Кедрач — сволочь! Это ему так не пройдет. Чуть позже, не сейчас, Павел им займется… Этому вшивому театралу мало не покажется. Ишь, возомнил себя борцом за справедливость. Совесть в нем проснулась. А раньше где она была? Когда писал сценарий под названием «Вперед, в прошлое», о чем думал? Когда собирал разрозненную информацию по библиотекам о далеком 1984-м, почему тогда совесть помалкивала?

Тогда можно было еще остановиться, спустить все на тормозах. Никто бы ничего не понял, было бы не так обидно. Сейчас, когда Павлу приходится «дневать» и «ночевать» в лаборатории, поскольку на нем лежит главная ответственность: за жизнь Изместьева в течение всего эксперимента. Сейчас у него совершенно нет времени ни на что. У него не сорок рук, а всего две. В такой момент и — предать. Неслыханно!
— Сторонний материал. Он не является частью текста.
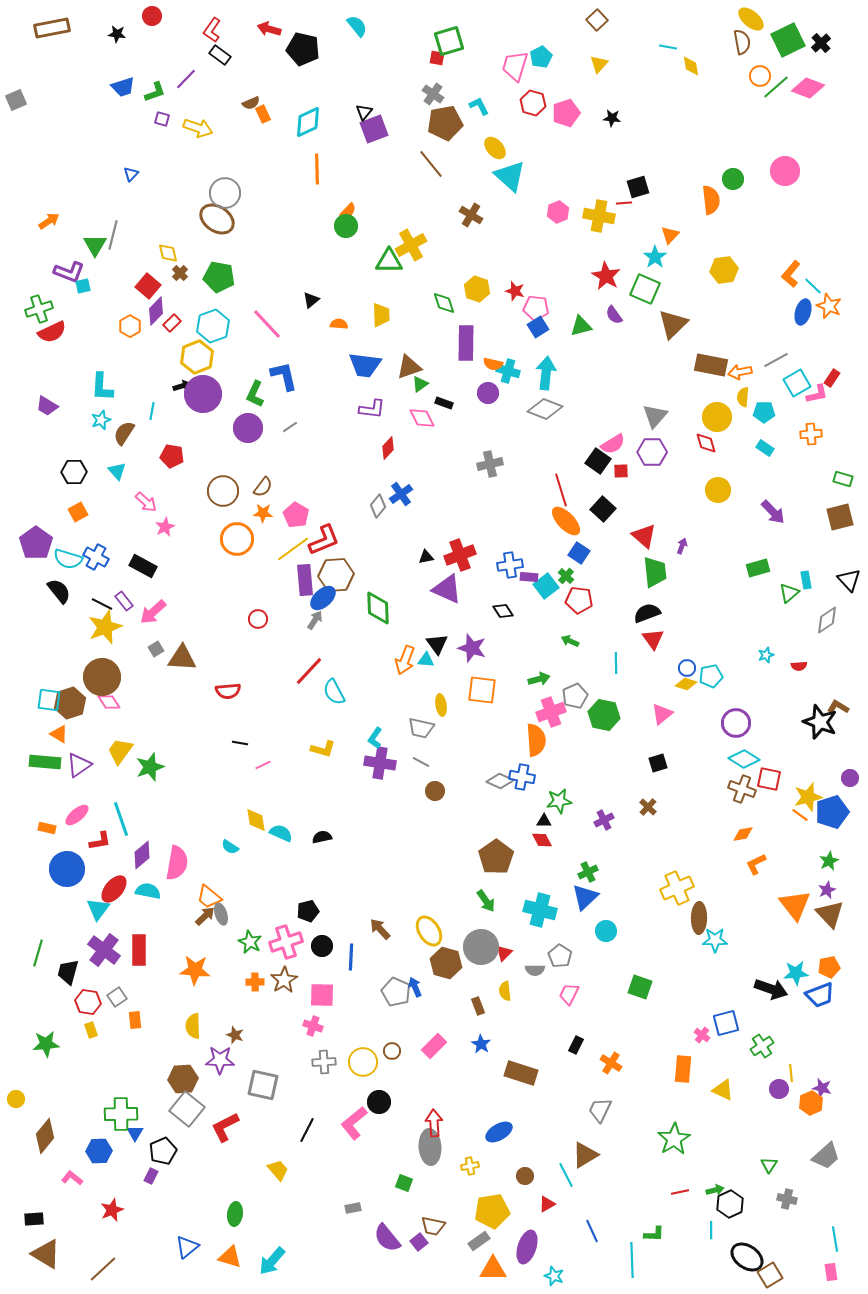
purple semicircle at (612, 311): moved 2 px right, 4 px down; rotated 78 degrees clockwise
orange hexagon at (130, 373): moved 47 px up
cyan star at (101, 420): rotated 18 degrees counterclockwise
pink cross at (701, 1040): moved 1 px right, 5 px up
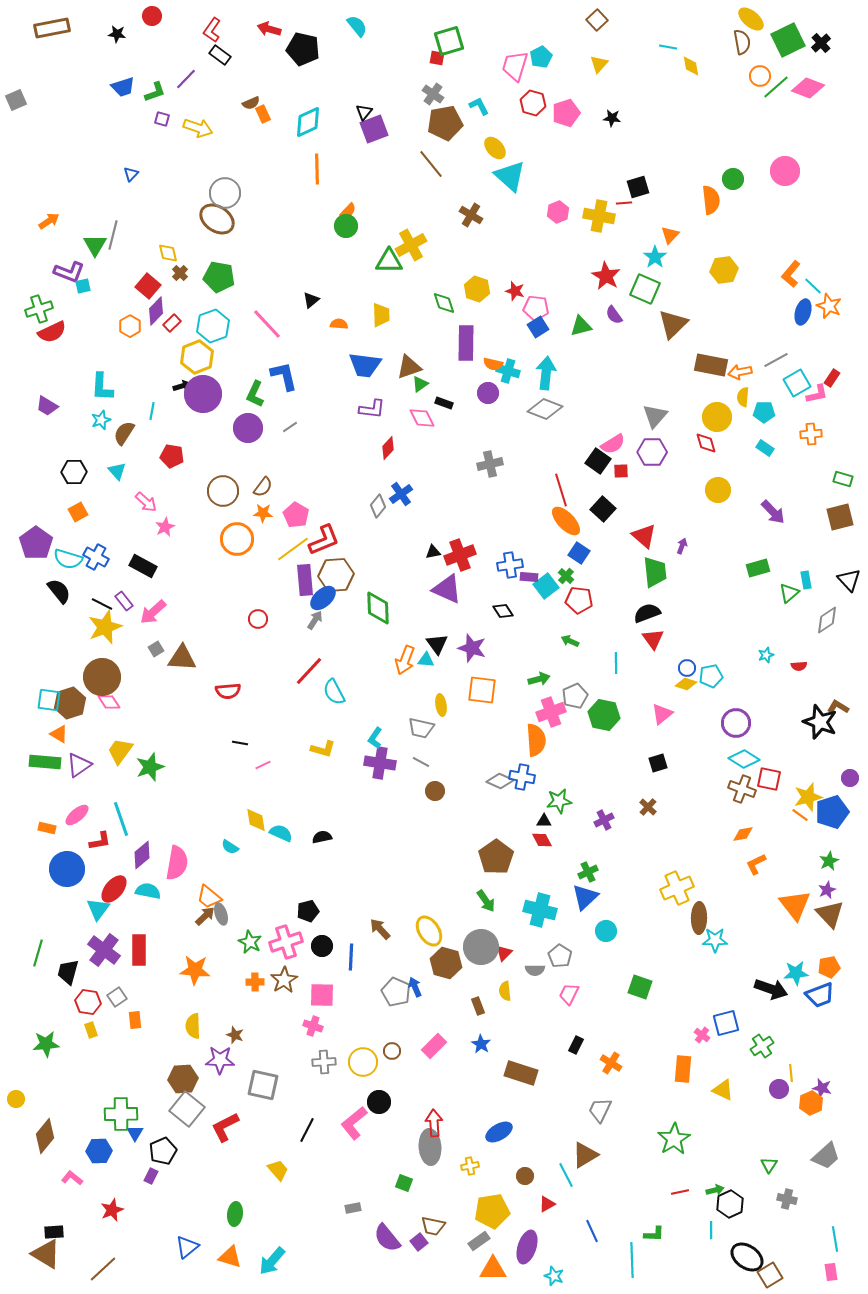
black triangle at (426, 557): moved 7 px right, 5 px up
black rectangle at (34, 1219): moved 20 px right, 13 px down
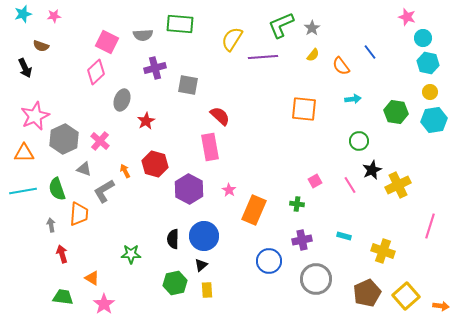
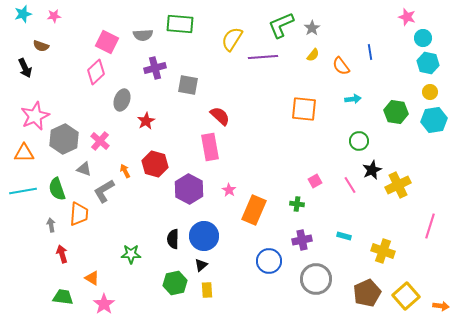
blue line at (370, 52): rotated 28 degrees clockwise
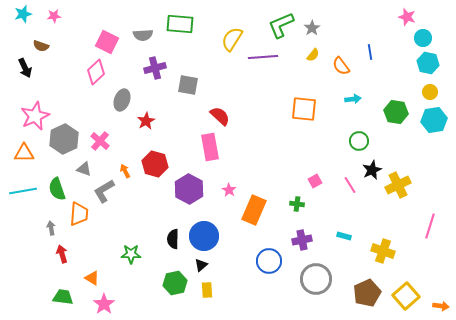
gray arrow at (51, 225): moved 3 px down
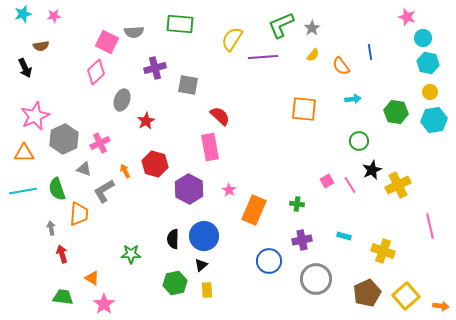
gray semicircle at (143, 35): moved 9 px left, 3 px up
brown semicircle at (41, 46): rotated 28 degrees counterclockwise
pink cross at (100, 141): moved 2 px down; rotated 24 degrees clockwise
pink square at (315, 181): moved 12 px right
pink line at (430, 226): rotated 30 degrees counterclockwise
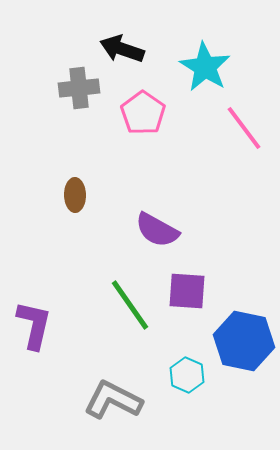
Кедрач был «глазами» и «ушами» Аркадия в далеком 1984-м. Все, с чем сталкивался «там» Изместьев, предварительно черпалось Егором из различных источников, к которым, кроме него, никто не имел доступа. Все шло, как по маслу. Пока театралу моча не ударила в голову.

Такое нафантазировать! Как здорово была им придумана эрмикция, перемещение голограммы души в пространстве! Как талантливо они с Поплевко все «обстряпали»! Гениально! Недаром парень когда-то занимался с Кедрачом в одной театральной студии. Все было разыграно, как по нотам. И вот, когда осталось лишь довести дело до конца… Осталось — дело техники… Кедрач оставил его один на один с проблемой. Сам смылся. И Ворзонин не может ничего поделать. Весь накопленный арсенал психотерапии — здесь не помощник.

Плюнув и выругавшись, он вскочил, надел халат и вышел в коридор. Несколько последних суток он находился в клинике. Шутка ли: его одноклассник с огромным количеством датчиков на теле лежал под огромным стеклянным колпаком…

Час назад точно лежал.

Внезапно почуяв неладное, Ворзонин побежал наверх. Лестничные пролеты мелькали, словно железнодорожные полустанки мимо летевшего «во весь опор» скорого. И с каждым полустанком нарастало волнение: что-то случилось. Но что могло случиться? Проснуться Изместьев не мог: медикаментозный сон — надежная вещь. Вмешаться в процесс кроме Кедрача никто был не в состоянии: никто не знал об эксперименте. Уж Ворзонину это было хорошо известно. Медсестра наблюдала за больным как за обычным гипертоником. Режиссер, весь в расстройстве, покинул клинику, в этом можно было не сомневаться. Тогда что? Что так давит на психику?

Ворзонин влетел в терапевтический блок подобно вихрю. Первое, что бросилось в глаза, — благополучно спящая медсестра за столиком. А второе было пострашнее. Там, где должен был находиться больной, сиротливо лежали электроды и невинно белели простыни. Да, еще подушка. И — все.

— Где? — заорал Павел, едва не поскользнувшись на кафеле. Стекла задрожали от его голоса. — Я тебя спрашиваю, Надежда, где он?